In a debate earlier this month with Dawkins filmed by the BBC (and which is not online), Sacks reportedly complained that Dawkins's 2006 book calls the God of the Old Testament as the "most unpleasant character in all fiction.”
God is “jealous and proud of it; a petty, unjust, unforgiving control-freak; a vindictive, bloodthirsty ethnic cleanser; a misogynistic, homophobic, racist, infanticidal, genocidal, filicidal, pestilential, megalomaniacal, sadomasochistic, capriciously malevolent bully,” Dawkins, who is a professor at Oxford University, wrote then.
Sacks called that antisemitic.
"There are Christian atheists and Jewish atheists, you read the Bible in a Christian way. Christianity has an adversarial way of reading what it calls the Old Testament – it has to because it says ‘we’ve gone one better, we have a New Testament.’ So you come prejudiced against what you call the Old Testament and that's why I did not read the opening to chapter two in your book as a joke, I read it as a profoundly antisemitic passage."
Dawkins dismissed Sack’s allegations, calling them “ridiculous.”
"How you can call that anti-Semitic?, a stunned Dawkins reportedly said. “It’s anti-God."
Sacks responded that what Dawkins wrote was "anti the Jewish God".
Why Sacks chose to wait six years after the best-selling book’s publication to cry antisemitism – especially when he has previous cited Dawkins and The God Delusion – is unclear.
Sacks was chastised last month by academics for intentionally misrepresenting noted secularist Baruch Spinoza’s view of Jewish ritual circumcision. Spinoza – an excommunicated Jew – opposed and detested ritual circumcision. Sacks cherry picked and truncated a quote of Spinoza’s to make it appear that the noted philosopher, whose works are still studied in universities worldwide 335 years after his death, supported Jewish ritual circumcision.

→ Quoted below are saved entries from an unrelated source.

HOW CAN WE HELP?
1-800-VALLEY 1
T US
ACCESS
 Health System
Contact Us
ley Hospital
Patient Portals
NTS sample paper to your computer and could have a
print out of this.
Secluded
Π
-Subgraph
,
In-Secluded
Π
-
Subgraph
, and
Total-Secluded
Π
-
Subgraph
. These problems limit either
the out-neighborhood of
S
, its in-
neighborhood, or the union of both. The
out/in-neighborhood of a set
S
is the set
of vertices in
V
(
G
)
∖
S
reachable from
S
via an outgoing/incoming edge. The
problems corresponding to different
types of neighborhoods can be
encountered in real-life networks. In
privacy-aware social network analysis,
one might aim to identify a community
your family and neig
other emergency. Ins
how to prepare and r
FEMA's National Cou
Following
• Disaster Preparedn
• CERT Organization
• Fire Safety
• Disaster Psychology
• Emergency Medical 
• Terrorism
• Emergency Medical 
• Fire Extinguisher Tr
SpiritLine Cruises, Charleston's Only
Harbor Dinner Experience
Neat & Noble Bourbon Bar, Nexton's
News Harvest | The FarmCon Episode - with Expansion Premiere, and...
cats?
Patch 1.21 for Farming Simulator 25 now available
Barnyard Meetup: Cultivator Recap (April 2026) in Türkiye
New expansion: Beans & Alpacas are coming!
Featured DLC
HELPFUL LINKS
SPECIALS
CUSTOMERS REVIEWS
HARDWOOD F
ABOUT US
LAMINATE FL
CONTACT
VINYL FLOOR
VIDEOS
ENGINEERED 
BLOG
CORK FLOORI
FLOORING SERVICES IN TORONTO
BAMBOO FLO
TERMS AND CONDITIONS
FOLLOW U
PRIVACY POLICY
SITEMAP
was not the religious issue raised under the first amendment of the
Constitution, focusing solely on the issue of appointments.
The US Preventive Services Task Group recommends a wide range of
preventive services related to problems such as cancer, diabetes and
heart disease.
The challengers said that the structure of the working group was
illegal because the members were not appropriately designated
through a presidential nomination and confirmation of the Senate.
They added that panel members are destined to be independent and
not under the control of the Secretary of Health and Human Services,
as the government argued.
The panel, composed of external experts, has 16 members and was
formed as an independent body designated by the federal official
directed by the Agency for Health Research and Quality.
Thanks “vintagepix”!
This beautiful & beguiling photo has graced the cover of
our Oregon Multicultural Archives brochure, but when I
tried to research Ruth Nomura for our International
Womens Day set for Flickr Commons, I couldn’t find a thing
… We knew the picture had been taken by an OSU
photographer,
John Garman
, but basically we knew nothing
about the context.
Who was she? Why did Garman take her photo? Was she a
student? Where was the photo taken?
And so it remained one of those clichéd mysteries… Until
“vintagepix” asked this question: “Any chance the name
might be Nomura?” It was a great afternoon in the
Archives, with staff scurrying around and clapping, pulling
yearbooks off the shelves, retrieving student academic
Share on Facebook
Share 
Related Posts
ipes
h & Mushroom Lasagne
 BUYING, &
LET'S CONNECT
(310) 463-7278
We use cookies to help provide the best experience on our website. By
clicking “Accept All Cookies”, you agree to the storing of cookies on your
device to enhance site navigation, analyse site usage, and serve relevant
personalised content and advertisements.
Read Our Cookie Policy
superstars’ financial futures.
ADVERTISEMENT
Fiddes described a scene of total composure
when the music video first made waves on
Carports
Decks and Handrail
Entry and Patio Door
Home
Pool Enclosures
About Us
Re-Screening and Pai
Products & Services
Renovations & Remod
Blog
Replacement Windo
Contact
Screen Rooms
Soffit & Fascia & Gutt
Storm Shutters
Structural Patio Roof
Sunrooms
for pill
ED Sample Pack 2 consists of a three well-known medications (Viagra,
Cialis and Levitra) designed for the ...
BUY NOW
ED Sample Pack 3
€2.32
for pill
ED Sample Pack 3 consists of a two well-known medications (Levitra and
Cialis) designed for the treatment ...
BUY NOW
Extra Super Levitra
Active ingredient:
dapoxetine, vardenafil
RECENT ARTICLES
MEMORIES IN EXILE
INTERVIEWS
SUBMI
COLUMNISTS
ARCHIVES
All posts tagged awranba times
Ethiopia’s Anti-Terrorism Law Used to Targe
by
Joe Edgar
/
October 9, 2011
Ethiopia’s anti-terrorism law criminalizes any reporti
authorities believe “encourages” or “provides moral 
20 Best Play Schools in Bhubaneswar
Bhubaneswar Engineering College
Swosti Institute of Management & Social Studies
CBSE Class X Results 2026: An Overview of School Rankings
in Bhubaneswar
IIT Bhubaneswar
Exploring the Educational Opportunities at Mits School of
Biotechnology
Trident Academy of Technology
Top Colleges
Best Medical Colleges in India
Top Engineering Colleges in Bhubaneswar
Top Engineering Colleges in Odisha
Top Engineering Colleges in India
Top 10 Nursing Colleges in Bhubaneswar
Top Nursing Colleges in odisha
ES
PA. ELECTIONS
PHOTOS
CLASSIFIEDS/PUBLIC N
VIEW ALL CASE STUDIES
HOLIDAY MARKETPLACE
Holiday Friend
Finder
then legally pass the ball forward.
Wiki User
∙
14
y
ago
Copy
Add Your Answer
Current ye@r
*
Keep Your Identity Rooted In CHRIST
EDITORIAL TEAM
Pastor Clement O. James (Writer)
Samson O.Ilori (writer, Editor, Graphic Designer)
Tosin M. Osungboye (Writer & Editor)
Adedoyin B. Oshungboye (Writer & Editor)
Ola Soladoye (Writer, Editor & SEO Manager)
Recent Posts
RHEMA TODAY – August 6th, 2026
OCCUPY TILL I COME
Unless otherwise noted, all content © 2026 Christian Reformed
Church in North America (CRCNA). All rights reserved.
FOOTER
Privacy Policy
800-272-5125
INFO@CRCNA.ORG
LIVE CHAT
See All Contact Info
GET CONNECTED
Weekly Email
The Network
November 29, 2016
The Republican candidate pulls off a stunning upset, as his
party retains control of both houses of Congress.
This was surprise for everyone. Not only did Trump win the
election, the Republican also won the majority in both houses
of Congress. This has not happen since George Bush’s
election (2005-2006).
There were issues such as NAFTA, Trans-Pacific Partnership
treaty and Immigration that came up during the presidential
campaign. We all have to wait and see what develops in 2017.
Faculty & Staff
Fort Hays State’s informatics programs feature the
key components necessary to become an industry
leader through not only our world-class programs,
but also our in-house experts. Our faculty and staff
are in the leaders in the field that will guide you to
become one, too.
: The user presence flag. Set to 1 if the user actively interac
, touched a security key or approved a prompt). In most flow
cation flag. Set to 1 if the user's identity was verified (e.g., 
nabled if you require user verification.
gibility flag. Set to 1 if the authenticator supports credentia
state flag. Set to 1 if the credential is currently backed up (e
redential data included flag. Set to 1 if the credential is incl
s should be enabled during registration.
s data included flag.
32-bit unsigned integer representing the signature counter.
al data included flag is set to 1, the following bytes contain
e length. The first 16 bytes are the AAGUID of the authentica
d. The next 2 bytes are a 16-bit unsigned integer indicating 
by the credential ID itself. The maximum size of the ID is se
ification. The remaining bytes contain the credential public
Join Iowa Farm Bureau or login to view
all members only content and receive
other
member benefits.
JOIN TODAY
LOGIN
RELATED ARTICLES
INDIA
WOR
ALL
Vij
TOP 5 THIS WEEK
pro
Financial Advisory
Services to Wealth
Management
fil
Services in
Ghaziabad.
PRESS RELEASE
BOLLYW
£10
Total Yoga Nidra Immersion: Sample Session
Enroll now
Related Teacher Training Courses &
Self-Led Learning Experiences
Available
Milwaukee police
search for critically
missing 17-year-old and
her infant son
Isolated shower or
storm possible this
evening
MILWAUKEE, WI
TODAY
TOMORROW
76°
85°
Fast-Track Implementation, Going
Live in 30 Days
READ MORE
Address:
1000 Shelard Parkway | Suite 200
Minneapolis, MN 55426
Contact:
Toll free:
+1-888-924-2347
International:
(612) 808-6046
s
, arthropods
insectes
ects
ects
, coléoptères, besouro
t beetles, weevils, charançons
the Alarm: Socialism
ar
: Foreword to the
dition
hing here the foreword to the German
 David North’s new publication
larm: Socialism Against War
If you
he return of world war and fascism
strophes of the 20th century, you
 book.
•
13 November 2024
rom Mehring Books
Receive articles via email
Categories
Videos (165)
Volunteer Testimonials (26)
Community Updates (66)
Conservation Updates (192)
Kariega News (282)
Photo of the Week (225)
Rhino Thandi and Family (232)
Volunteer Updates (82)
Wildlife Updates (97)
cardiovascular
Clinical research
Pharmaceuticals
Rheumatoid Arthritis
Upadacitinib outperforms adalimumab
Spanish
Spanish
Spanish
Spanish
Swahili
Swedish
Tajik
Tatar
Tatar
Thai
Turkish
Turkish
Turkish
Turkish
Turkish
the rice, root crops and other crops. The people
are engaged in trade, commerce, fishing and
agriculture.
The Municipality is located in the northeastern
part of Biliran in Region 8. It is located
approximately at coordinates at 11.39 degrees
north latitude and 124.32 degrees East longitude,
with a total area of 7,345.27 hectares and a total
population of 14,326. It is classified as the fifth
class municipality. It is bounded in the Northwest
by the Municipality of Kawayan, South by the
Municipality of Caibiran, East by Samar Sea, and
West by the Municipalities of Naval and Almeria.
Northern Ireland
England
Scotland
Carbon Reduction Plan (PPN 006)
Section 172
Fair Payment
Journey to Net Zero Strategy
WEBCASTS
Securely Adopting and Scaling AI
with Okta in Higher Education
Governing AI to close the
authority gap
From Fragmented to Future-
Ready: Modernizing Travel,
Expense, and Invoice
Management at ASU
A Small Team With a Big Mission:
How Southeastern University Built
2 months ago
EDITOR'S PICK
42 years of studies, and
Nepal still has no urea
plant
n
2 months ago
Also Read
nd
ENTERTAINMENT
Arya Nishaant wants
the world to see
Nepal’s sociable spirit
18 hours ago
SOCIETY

The Spinoza flap isn’t Sacks’ only instance of misleading speech and words. He has a history of making finely parsed, allegedly misleading statements to the press and to the Jewish community.
It was only after the debate with Dawkins concluded that Sacks thought to clarify what many see as a slur against the noted scientist and atheist,
“I was not concerned that Richard was anti-Semitic at all,” Sacks is quoted as saying. “I was concerned that he was using an anti-Semitic stereotype, which has run through a certain strand of the Christian reading of what is called the Old Testament as a result of which thousands, if not hundreds of thousands of Jews, died in the Middle Ages."
The Torah’s own representation of God is as “a jealous God” (and who is proud of it). The Torah’s God called for ethnic cleansing to carried out against the nation of Amalek and for all males (including babies) of certain other tribes and nations to be killed. God saw women as impure, therefore requiring monthly ritual cleansing, and limited women’s rights. He commanded the stoning of homosexuals and the killing of rebellious sons.
Later rabbinic teaching and apologetics mitigates some – but by all means, not all and not the majority – of these problematic positions, and how Sacks accounts for those it did not is unclear.